→ WORK TO COMPLETE
Please gather every line in the listing that contains the word "Система", and copy each of those lines in full.

→ RECORDS FOR THIS EXERCISE
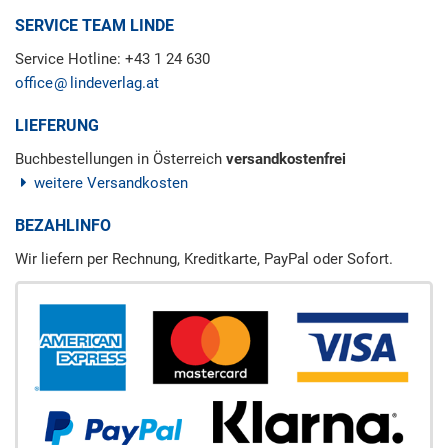
SERVICE TEAM LINDE
Service Hotline: +43 1 24 630
office
lindeverlag.at
LIEFERUNG
Buchbestellungen in Österreich
versandkostenfrei
weitere Versandkosten
BEZAHLINFO
Wir liefern per Rechnung, Kreditkarte, PayPal oder Sofort.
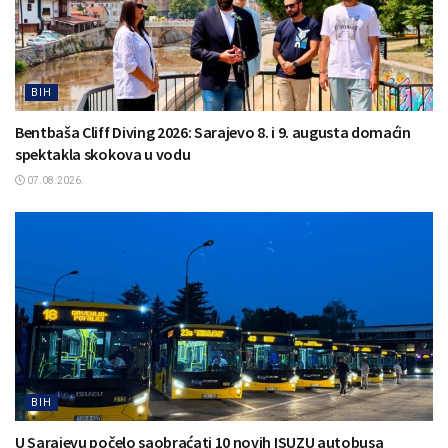
BIH
Bentbaša Cliff Diving 2026: Sarajevo 8. i 9. augusta domaćin
spektakla skokova u vodu
07.08.2026.
BIH
U Sarajevu počelo saobraćati 10 novih ISUZU autobusa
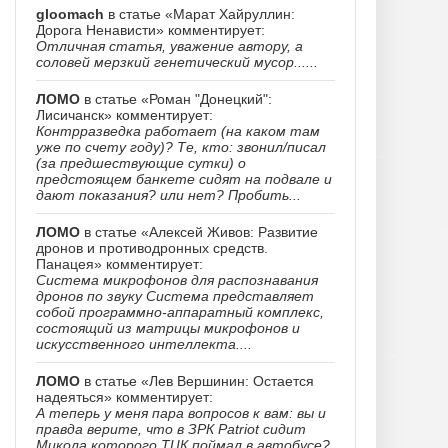
gloomach
в статье «Марат Хайруллин:
Дорога Ненависти» комментирует:
Отличная статья, уважение автору, а
соловей мерзкий генетический мусор......
ЛОМО
в статье «Роман "Донецкий":
Лисичанск» комментирует:
Контрразведка работает (на каком там
уже по счету году)? Те, кто: звонил/писал
(за предшествующие сутки) о
предстоящем банкете сидят на подвале и
дают показания? или нет? Пробить...
ЛОМО
в статье «Алексей Живов: Развитие
дронов и противодронных средств.
Панацея» комментирует:
Система микрофонов для распознавания
дронов по звуку Система представляет
собой программно-аппаратный комплекс,
состоящий из матрицы микрофонов и
искусственного интеллекта....
ЛОМО
в статье «Лев Вершинин: Остается
надеяться» комментирует:
А теперь у меня пара вопросов к вам: вы и
правда верите, что в ЗРК Patriot сидит
Микола которого ТЦК поймал в автобусе?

→ RESULT FOR THIS EXERCISE
Система микрофонов для распознавания
дронов по звуку Система представляет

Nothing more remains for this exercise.